The Restoration Settlement led to Charles Stuart being proclaimed King Charles II of England, Wales, Scotland and Ireland on May 8th, 1660. The new king landed at Dover on May 26th. For eleven years, there had been no monarchy but the Restoration Settlement brought back from exile the son of the beheaded Charles I. The arrival of Charles in Dover was well received by the locals in the port – and their jubilation was shared throughout the country. Many were happy that the old order had been reinstalled as they saw the monarchy as the normal state of affairs within the country. This may well have been a reaction to the years when Oliver Cromwell controlled the country – an era of austerity which many saw as ‘unnatural’. There was a desire to forget about the dislocation of the previous twenty years. One of the first acts of the new government was to introduce an Act of Indemnity and Pardon. This act forgave and pardoned people for past actions (though it was eventually to exclude those classed as regicides) and it allowed the new monarch a fresh start. Great things were expected from Charles II.

**Given request 1:**
How would you render this sentence from the passage on the Restoration in French: "The arrival of Charles in Dover was well received by the locals in the port – and their jubilation was shared throughout the country."?
**Given request 2:**
Can you condense the paragraph of the Restoration passage beginning "The Restoration Settlement led to Charles Stuart" into a short bulleted list that keeps its main facts?

**Dataset records:**
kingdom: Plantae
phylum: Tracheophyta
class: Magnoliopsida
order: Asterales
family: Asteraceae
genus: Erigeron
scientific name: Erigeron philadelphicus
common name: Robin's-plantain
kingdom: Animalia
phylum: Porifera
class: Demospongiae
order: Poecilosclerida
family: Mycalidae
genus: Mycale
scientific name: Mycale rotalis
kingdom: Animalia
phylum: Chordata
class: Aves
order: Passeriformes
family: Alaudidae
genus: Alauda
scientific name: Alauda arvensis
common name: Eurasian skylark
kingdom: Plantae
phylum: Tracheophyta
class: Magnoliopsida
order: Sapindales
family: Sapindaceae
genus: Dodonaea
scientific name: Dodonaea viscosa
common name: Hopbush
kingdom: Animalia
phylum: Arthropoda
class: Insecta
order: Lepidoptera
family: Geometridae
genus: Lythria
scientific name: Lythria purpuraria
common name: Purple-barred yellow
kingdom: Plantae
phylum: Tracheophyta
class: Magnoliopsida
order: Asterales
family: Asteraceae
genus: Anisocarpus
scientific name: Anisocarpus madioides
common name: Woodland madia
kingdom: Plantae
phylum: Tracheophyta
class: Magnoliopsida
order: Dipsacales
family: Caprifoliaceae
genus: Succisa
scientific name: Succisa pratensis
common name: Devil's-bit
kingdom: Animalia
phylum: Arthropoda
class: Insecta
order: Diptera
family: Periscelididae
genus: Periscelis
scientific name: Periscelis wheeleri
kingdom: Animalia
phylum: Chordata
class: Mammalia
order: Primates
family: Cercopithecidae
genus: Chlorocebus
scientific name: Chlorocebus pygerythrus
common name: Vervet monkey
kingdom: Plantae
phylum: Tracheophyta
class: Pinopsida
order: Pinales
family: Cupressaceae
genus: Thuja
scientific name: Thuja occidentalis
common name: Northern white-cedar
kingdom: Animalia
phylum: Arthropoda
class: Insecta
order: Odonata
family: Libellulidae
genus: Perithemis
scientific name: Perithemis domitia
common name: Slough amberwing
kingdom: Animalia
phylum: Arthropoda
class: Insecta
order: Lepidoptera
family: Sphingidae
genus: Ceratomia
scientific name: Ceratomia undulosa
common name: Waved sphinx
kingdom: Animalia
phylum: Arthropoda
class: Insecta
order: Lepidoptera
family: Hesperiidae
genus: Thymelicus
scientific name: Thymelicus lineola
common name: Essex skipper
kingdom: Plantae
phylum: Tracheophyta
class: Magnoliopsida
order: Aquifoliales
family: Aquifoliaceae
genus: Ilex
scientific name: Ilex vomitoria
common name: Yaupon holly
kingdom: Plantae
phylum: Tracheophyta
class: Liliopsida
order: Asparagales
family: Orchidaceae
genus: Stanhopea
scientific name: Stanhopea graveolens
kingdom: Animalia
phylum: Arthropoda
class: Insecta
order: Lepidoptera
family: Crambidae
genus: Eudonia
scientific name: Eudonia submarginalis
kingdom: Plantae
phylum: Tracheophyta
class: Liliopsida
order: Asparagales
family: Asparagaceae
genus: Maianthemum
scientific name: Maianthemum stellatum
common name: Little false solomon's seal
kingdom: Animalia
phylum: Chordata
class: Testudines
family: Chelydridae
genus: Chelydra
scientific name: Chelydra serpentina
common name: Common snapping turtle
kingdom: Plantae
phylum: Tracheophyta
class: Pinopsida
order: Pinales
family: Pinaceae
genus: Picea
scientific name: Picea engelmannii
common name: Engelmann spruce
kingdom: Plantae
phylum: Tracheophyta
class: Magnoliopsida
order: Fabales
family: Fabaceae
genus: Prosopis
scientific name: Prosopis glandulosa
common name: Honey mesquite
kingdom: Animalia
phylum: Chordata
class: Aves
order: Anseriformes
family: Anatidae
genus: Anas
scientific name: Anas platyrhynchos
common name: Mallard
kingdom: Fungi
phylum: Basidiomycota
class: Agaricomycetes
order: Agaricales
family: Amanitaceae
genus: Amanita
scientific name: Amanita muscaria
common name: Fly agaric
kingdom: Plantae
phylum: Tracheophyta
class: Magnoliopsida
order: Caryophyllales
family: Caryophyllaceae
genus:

**Expected output 1:**
L'arrivée de Charles à Douvres fut bien accueillie par les habitants du port – et leur jubilation fut partagée dans tout le pays.

**Expected output 2:**
- The Restoration Settlement led to Charles Stuart being proclaimed King Charles II of England, Wales, Scotland and Ireland on May 8th, 1660, and he landed at Dover on May 26th.
- It ended eleven years without a monarchy and brought the son of the beheaded Charles I back from exile.
- His arrival was welcomed in Dover and across the country, since many saw the monarchy as the normal state of affairs.
- This may have been a reaction to Oliver Cromwell's austere rule, which many saw as "unnatural," and to a wish to forget the dislocation of the previous twenty years.
- An early Act of Indemnity and Pardon forgave past actions, eventually excluding regicides, and gave the new king a fresh start.
- Great things were expected of Charles II.